Exercise requirements |
a) According to the article on Semuc Champey, how many community members occupied the Lanquín municipality building on February 8?
b) Turn the paragraph beginning "In 2000, the residents were given" in the Semuc Champey article into a brief list that keeps its main facts.
c) From the Semuc Champey article, write out word for word the part that opens with the words containing "In recent years, the" and closes with "to sacred sites.".

Excerpt provided |
------------------------------------------------

In recent years, the popular tourist attraction of Semuc Champey in the Guatemalan department of Alta Verapaz has become a point of social conflict for the indigenous Q’eqchi’ Mayan communities surrounding the site. On February 8, tensions erupted and led to the occupation of the municipality building of Lanquín by over 200 members of the communities near the tourist attraction. Community members demanded the recuperation of the site. Since that day, residents have maintained management of the park.
Since February 8, the community has continued to welcome tourists to the Semuc Champey site, as well take entrance fees and maintain the grounds.
As the indigenous-led recuperation of this park continues, the conflict has shed light on a longstanding dilemma in Guatemala around indigenous communities’ access to sacred sites.
“We were here before the state discovered that there was something to exploit and transform into monetary gain,” said Francisco Pop Pop, an elderly resident of one of the communities near the national park. “My father taught me that we are supposed to protect this land, and to work this land for our children, and future generations. Our Grandfathers and Grandmothers gave us the responsibility of protecting the natural resources; we should not permit the state to profit off what we are supposed to administer.”
Semuc Champey has become a popular eco-tourist attraction because of the unique natural beauty of the pools that sit above a subterranean river deep in the jungle of the department of Alta Verapaz. The area was declared a protected area, and the park was placed under the control and management of National Council of Protected Areas (CONAP).
In 2000, the residents were given the titles to the lands around the site. But in 2005 congress passed Decree 25-2005 without consulting the residents, which declared the area a protected area, and expanded the protected land beyond the initial protected area. During this time the municipality was administering Semuc Champey, but this was changed in 2013 when CONAP and the Guatemalan Institute of Tourism (Inguat) took over management of the site, and barred the communities from the using the sacred site.

------------------------------------------------

Data for analysis |

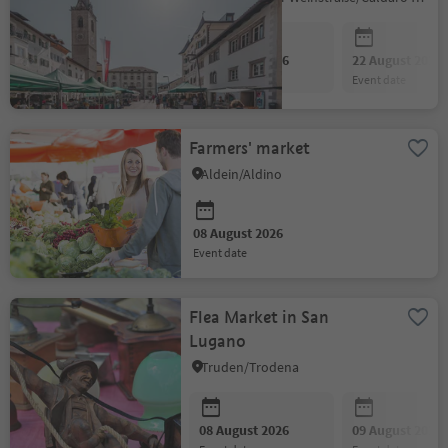
08 August 2026
22 August 2026
event date
event date
Farmers' market
Aldein/Aldino
08 August 2026
event date
Flea Market in San
Lugano
Truden/Trodena
08 August 2026
09 August 2026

------------------------------------------------

Solutions by task |
a) More than 200 members of the communities near the tourist attraction.

b)
- 2000: Residents received the titles to the lands around the site.
- 2005: Without consulting residents, congress passed Decree 25-2005. It declared the area protected and expanded the protected land beyond the initial protected area.
- During this period: The municipality administered Semuc Champey.
- 2013: CONAP and the Guatemalan Institute of Tourism (Inguat) took over management of the site and barred the communities from using the sacred site.

c)
In recent years, the popular tourist attraction of Semuc Champey in the Guatemalan department of Alta Verapaz has become a point of social conflict for the indigenous Q’eqchi’ Mayan communities surrounding the site. On February 8, tensions erupted and led to the occupation of the municipality building of Lanquín by over 200 members of the communities near the tourist attraction. Community members demanded the recuperation of the site. Since that day, residents have maintained management of the park.
Since February 8, the community has continued to welcome tourists to the Semuc Champey site, as well take entrance fees and maintain the grounds.
As the indigenous-led recuperation of this park continues, the conflict has shed light on a longstanding dilemma in Guatemala around indigenous communities’ access to sacred sites.